My past experience with oat bran had been good. I did a 1:1 oat bran to oatmeal ratio in my morning oats.
I’ve even used oat bran in lieu of flour in muffins.
After all, oat bran is only oatmeal that has been ground into a grainy flour. Correction: Oat bran is the outer layer of the whole oat grain that (normally) gets removed during the refining process.
However, this bowl of oat bran, straight up, might have made me an oat bran convert.
Dare I say I like it more than oatmeal?
Note: I made my bowl of oatmeal, exactly like my go-to PB&J oatmeal, except I substituted the oat bran for the oat meal and added 1/4 cup egg whites.
Here are five reasons you should try oat bran too (if you haven’t already!).
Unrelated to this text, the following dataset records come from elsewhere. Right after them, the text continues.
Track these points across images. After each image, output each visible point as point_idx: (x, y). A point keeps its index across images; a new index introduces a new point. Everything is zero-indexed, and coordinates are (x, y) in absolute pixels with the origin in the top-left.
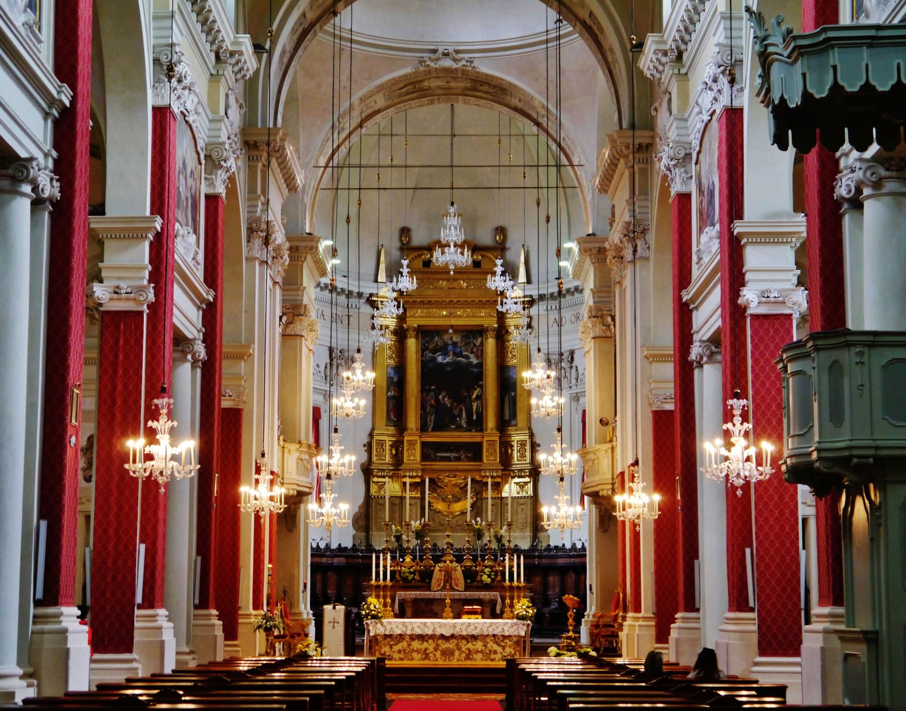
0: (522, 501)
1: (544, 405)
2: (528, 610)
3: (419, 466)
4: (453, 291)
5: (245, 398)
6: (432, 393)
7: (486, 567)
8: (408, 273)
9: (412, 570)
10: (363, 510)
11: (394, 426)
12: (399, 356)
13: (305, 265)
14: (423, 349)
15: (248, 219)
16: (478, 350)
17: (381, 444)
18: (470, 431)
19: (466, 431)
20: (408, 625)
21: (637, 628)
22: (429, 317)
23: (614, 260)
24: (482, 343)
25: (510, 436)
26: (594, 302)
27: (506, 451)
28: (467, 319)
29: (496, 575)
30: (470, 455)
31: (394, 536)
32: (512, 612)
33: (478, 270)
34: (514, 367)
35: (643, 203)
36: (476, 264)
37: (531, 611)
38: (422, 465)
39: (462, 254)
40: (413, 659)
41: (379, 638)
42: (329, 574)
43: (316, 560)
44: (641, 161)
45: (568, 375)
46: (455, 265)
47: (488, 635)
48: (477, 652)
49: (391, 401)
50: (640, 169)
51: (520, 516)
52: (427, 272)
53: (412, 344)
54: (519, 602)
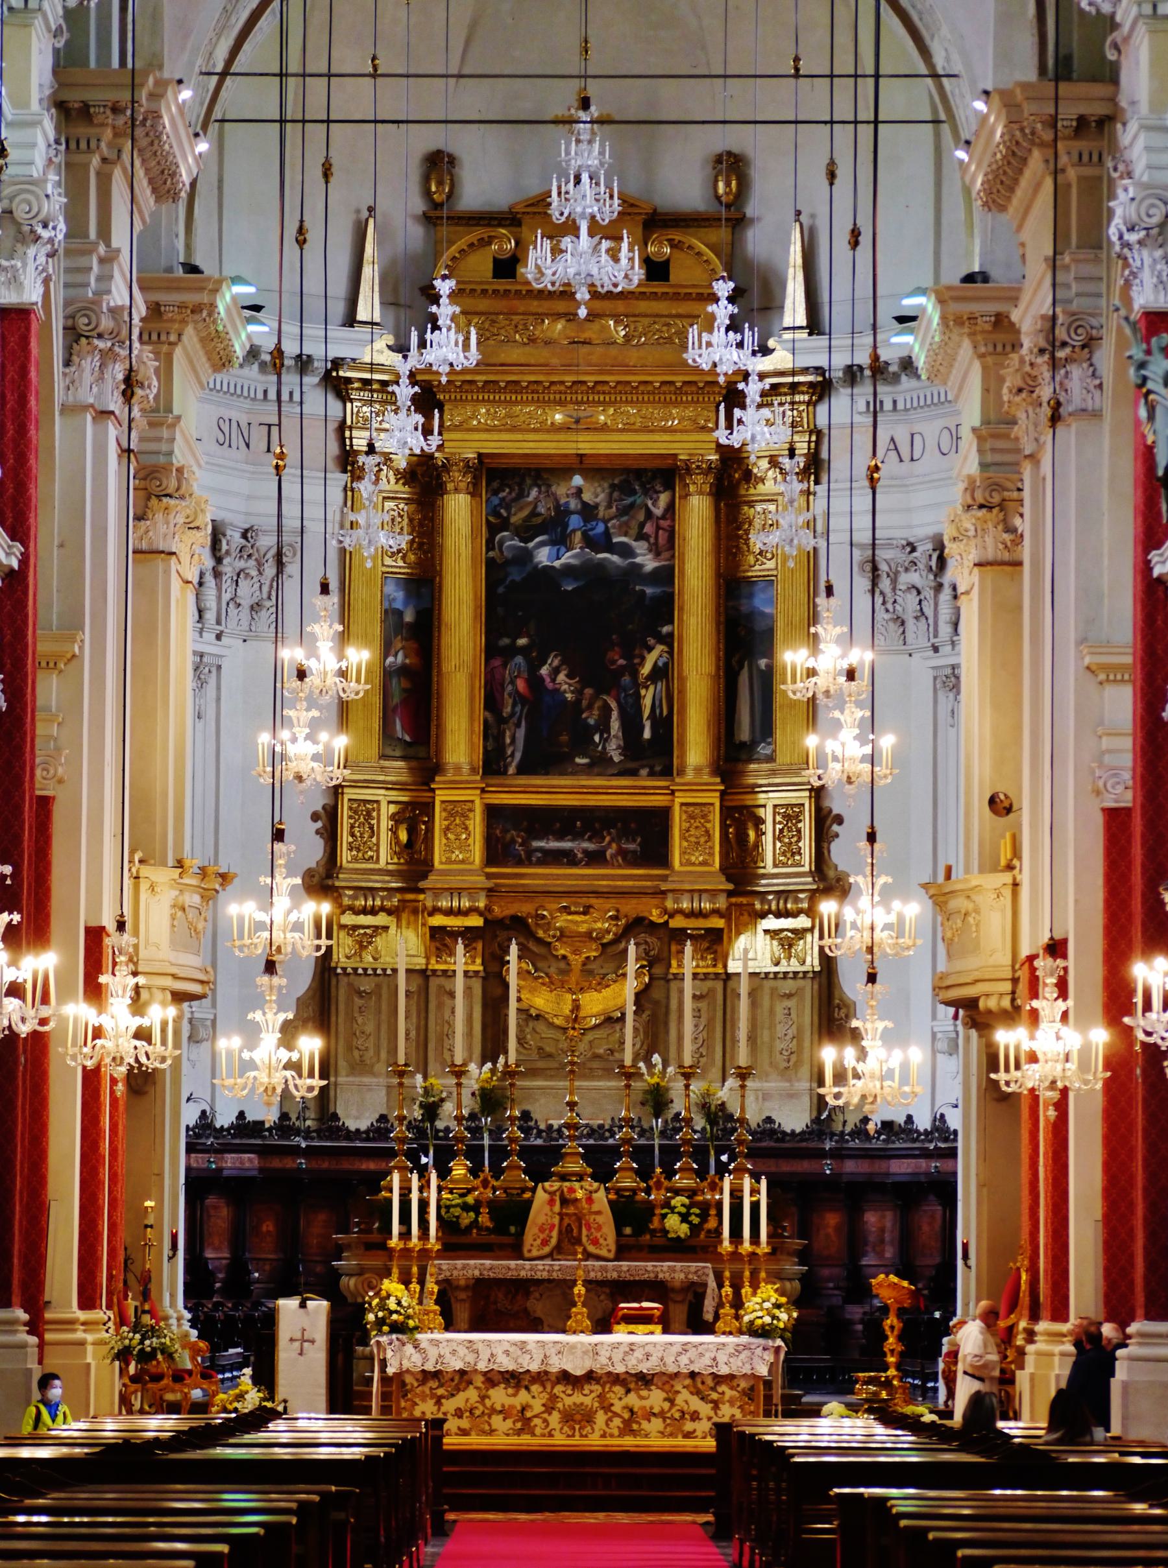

1. It’s creamier than oatmeal. If you can’t get into the texture of old fashioned rolled oats, you’ve got to try the velvety texture of oat bran.
2. It’s more voluminous than oatmeal. If you like to eat for volume, then oat bran has your name all over it.
3. It will probably keep you fuller longer. When comparing equal portions, oat bran has more dietary fiber and more protein than oatmeal.
4. It’s takes less time to cook. It took only 4 minutes to bring my oat bran to a rolling boil (from the point I turned my burner on) and then only about 5 minutes of cooking on low for the oat bran to be completely cooked. Rolled oats take about 5 minutes to bring to a boil and then need as much as 10 minutes on low to reach my preferred consistency.
5. This picture. Do you really need another reason?
Have you tried oat bran? Oatmeal versus oat bran – which is your favorite?